Valorlis Erweiterung, Portugal

AnlagennameValorlis Erweiterung
Inbetriebnahme2023
LandPortugal
Substrat Bioabfall,
Kapazität 25.000
Lieferumfang ausführlichSeparate Aufbereitungs- und Vergärungslinie für Bioabfall inklusive:
BTA® Hydromechanische Aufbereitung
Nassvergärungslinie
Entwässerung- und Prozesswassermanagement
Verstärkung aktueller nassmechanischer Aufbereitungslinie für Hausmüll
EndkundeVALORLIS (Valorização e Tratamento de Resíduos Sólidos, S.A.)

 

Erweiterung der MBA-Anlage Valorlis

Nach einem Jahrzehnt erfolgreichen Betrieb der MBA-Anlage Valorlis wird selbige erweitert, um den neuen umweltpolitischen Entwicklungen Rechnung zu tragen. Über 500.000 Mg/a Hausmüll wurden in dieser Anlage behandelt, Recyclingmaterial zurückgewonnen, Biogas erzeugt und sogar Kompost erzeugt.
Um in Zukunft auch Bioabfall annehmen und behandeln zu können, wird die Anlage mit einer separaten Aufbereitungs- und Vergärungslinie mit einer Kapazität von 25.000 Mg/a erweitert. Wie vor 10 Jahren hat sich Valorlis für den BTA® Prozess als Plattform für diese Erweiterung entschieden.

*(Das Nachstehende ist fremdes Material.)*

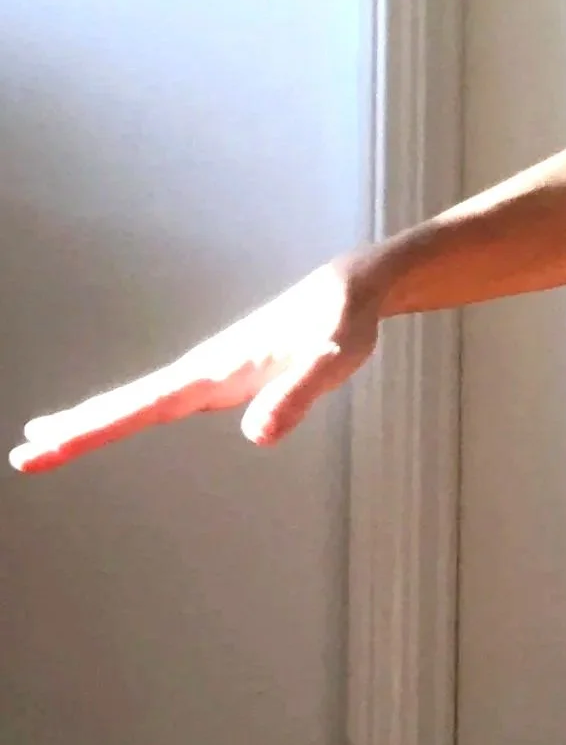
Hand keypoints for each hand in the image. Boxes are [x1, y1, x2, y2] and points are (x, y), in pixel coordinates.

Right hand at [9, 257, 384, 473]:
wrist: (353, 290)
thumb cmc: (346, 324)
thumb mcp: (335, 360)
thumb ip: (298, 395)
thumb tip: (256, 436)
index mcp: (218, 369)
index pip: (143, 405)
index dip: (93, 427)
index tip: (43, 442)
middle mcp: (204, 371)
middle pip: (127, 404)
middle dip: (75, 429)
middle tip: (23, 454)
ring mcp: (208, 374)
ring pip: (138, 401)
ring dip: (92, 422)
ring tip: (44, 441)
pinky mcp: (221, 377)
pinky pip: (162, 401)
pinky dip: (127, 414)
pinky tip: (115, 423)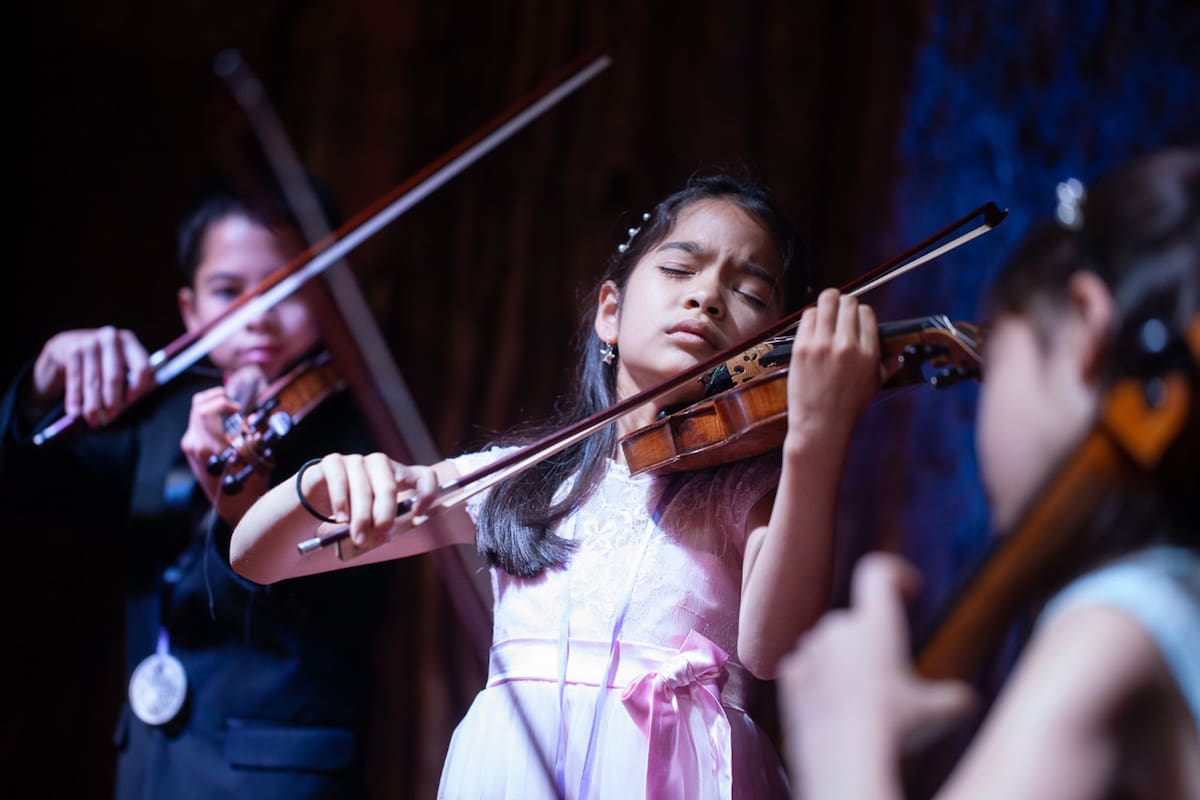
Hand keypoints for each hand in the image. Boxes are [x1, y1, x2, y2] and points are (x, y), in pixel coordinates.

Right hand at [30, 327, 152, 426]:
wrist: (64, 350)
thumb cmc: (99, 364)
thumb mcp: (118, 367)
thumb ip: (131, 381)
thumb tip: (135, 402)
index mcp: (129, 342)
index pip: (141, 366)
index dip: (137, 387)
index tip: (130, 403)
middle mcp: (110, 338)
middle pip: (115, 376)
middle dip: (112, 401)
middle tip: (109, 419)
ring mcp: (89, 342)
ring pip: (94, 381)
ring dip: (93, 404)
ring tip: (93, 421)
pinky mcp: (71, 349)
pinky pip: (75, 379)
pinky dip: (75, 398)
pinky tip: (74, 412)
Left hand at [180, 384, 267, 524]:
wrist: (233, 505)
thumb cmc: (248, 485)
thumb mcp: (255, 458)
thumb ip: (252, 434)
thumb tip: (249, 418)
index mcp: (208, 447)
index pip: (206, 410)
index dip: (225, 403)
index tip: (239, 410)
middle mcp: (194, 444)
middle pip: (199, 404)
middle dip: (219, 398)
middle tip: (235, 406)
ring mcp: (190, 445)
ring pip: (196, 409)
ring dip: (214, 404)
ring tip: (230, 409)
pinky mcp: (191, 446)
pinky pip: (197, 420)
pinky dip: (211, 413)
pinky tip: (226, 420)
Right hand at [300, 453, 439, 547]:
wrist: (317, 496)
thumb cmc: (354, 509)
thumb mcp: (374, 517)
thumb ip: (385, 523)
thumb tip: (387, 535)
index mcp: (398, 475)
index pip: (424, 476)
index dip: (426, 492)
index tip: (418, 513)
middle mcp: (380, 464)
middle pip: (389, 487)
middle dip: (384, 516)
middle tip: (378, 537)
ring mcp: (356, 460)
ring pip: (363, 487)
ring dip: (361, 517)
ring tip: (357, 537)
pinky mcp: (333, 462)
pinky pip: (339, 480)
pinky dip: (341, 501)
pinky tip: (341, 518)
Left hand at [777, 553, 976, 795]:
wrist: (842, 758)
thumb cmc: (894, 728)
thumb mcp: (938, 715)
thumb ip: (956, 700)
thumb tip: (967, 701)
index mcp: (876, 623)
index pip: (877, 571)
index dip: (894, 573)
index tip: (907, 590)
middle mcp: (839, 627)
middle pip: (856, 621)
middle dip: (871, 644)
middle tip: (889, 681)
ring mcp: (810, 650)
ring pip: (829, 647)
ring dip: (843, 664)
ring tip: (861, 703)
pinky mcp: (790, 675)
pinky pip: (807, 669)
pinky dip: (819, 683)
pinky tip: (834, 711)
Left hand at [785, 289, 880, 444]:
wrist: (820, 424)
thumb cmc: (847, 407)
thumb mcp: (874, 386)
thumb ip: (887, 366)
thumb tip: (898, 354)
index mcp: (868, 352)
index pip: (866, 313)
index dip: (860, 314)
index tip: (854, 320)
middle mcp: (847, 345)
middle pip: (848, 302)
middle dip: (844, 304)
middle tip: (839, 312)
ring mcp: (822, 345)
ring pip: (826, 301)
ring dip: (827, 304)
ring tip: (826, 313)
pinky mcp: (802, 347)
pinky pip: (808, 316)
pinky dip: (812, 316)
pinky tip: (813, 325)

Um beide Linien (Hausmüll und Bioabfall) getrennt zu halten, sieht die Erweiterung eine separate Aufbereitungslinie (nach der BTA® Hydromechanischen Aufbereitung), eine eigene Vergärungslinie (Nassvergärung, mesophil) sowie ein getrenntes Prozesswassermanagement vor.

Gleichzeitig soll die nassmechanische Aufbereitungslinie für den Hausmüll verstärkt werden. Dies erfolgt insbesondere durch den Austausch des vor 10 Jahren vorgesehenen Rechensystems (LRS Rake) zur Abtrennung der Leichtfraktion durch das Schneckensystem (LRS Screw), welches eine deutliche Erhöhung des Durchsatzes ermöglicht. Selbiges ist bereits in mehreren MBA- Anlagen seit Jahren erfolgreich im Einsatz, wie z.B. in Glasgow oder auf Malta.  

Besondere Herausforderung hierbei ist die Errichtung dieser neuen Linie im zwar reduzierten, aber weiterhin laufenden Betrieb, um die Biologie weiterhin am Laufen halten zu können und anschließend in kurzer Zeit wieder hochfahren zu können. Die kurze Zeitschiene (beide Linien sollen Ende 2023 wieder in Betrieb genommen sein) ist dabei die zweite große Herausforderung.